BEGIN

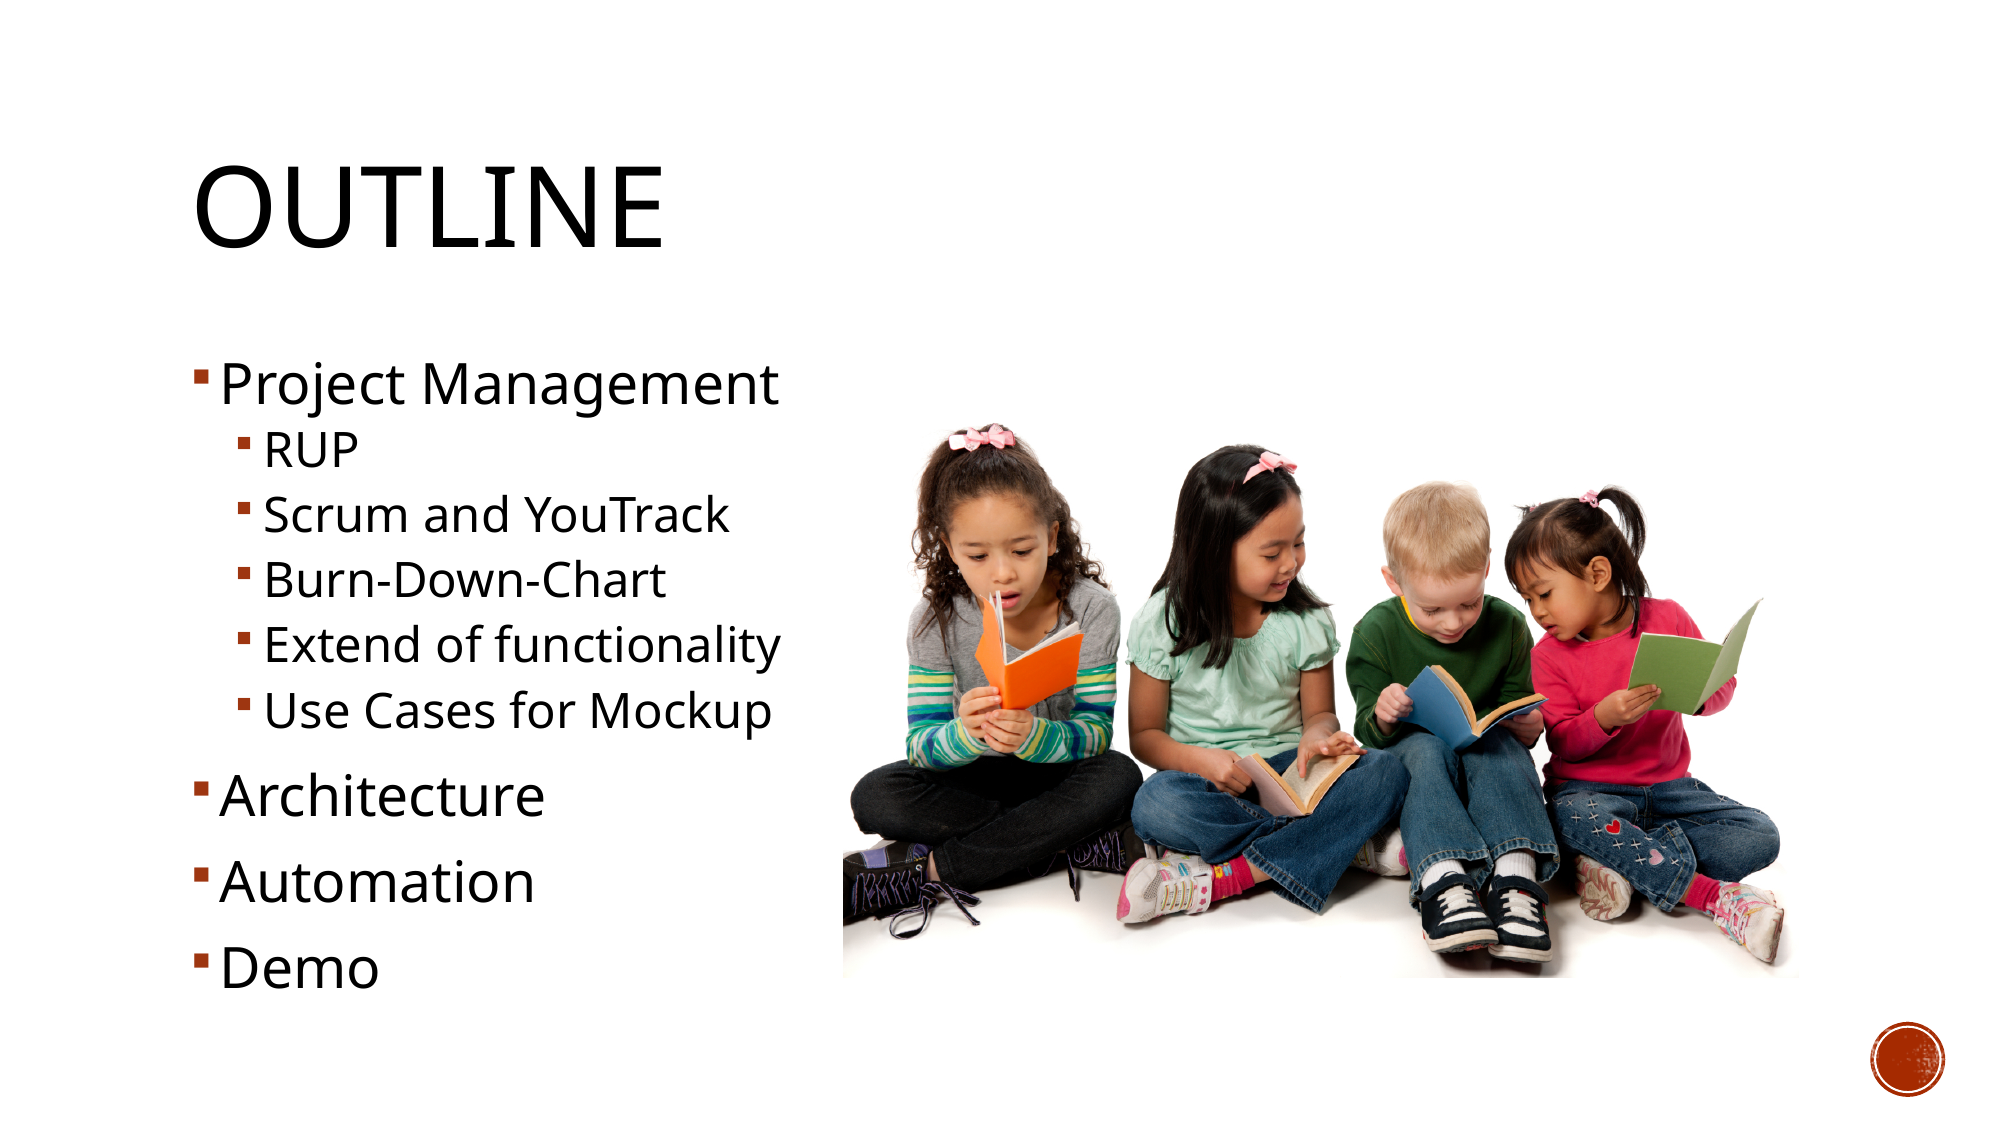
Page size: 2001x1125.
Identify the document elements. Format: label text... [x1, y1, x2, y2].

list Project Management RUP Scrum and YouTrack Burn-Down-Chart Extend of functionality Use Cases for Mockup Architecture Automation Demo [175, 348, 1826, 1013]
title Outline [175, 79, 1826, 344]
picture [843, 343, 1799, 978]
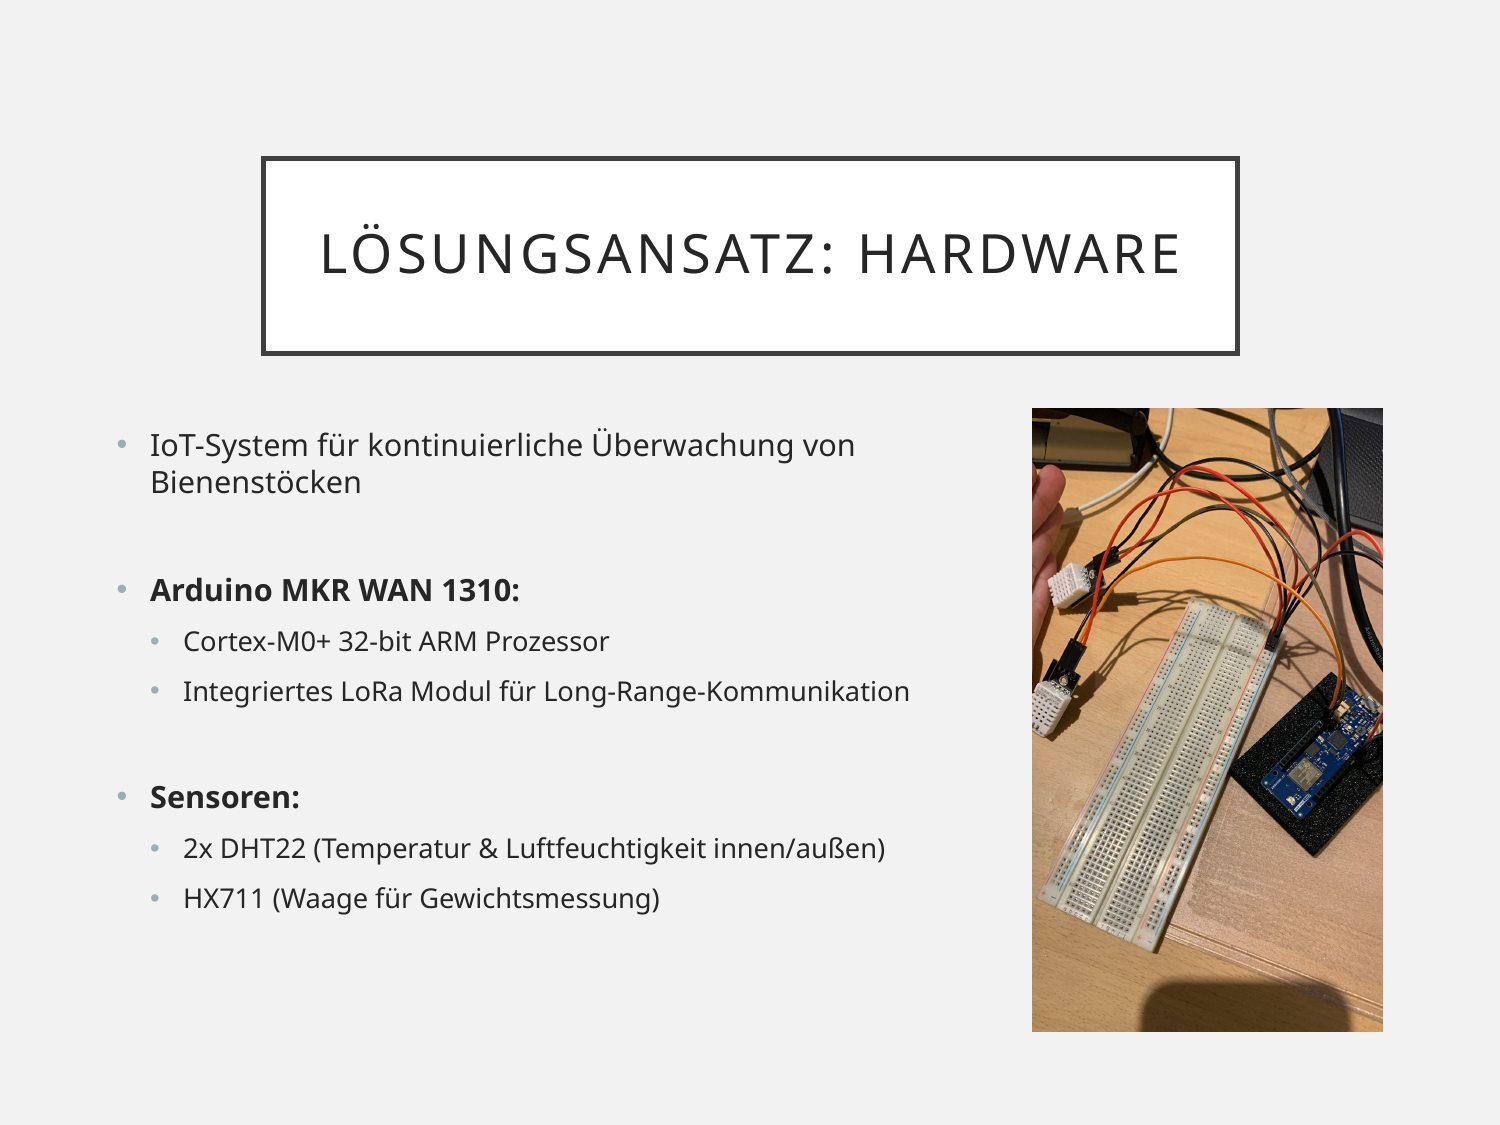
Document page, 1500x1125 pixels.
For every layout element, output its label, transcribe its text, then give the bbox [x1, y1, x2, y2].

list IoT-System für kontinuierliche Überwachung von Bienenstöcken Arduino MKR WAN 1310: Cortex-M0+ 32-bit ARM Prozessor Integriertes LoRa Modul für Long-Range-Kommunikation Sensoren: 2x DHT22 (Temperatur & Luftfeuchtigkeit innen/außen) HX711 (Waage für Gewichtsmessung) [101, 418, 1032, 928]
title Lösungsansatz: Hardware [261, 156, 1240, 356]
picture [1032, 408, 1383, 1032]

END

◆ TASK GOAL
Print the entire listing precisely as written, omitting the images it holds.

◆ ANSWER BOX
Page size: 2001x1125.
Identify the document elements. Format: label text... [x1, y1, x2, y2].

list Project Management RUP Scrum and YouTrack Burn-Down-Chart Extend of functionality Use Cases for Mockup Architecture Automation Demo [175, 348, 1826, 1013]
title Outline [175, 79, 1826, 344]
picture [843, 343, 1799, 978]
Document page, 1500x1125 pixels.
For every layout element, output its label, transcribe its text, then give the bbox [x1, y1, x2, y2].

list IoT-System für kontinuierliche Überwachung von Bienenstöcken Arduino MKR WAN 1310: Cortex-M0+ 32-bit ARM Prozessor Integriertes LoRa Modul für Long-Range-Kommunikation Sensoren: 2x DHT22 (Temperatur & Luftfeuchtigkeit innen/außen) HX711 (Waage für Gewichtsmessung) [101, 418, 1032, 928]
title Lösungsansatz: Hardware [261, 156, 1240, 356]
picture [1032, 408, 1383, 1032]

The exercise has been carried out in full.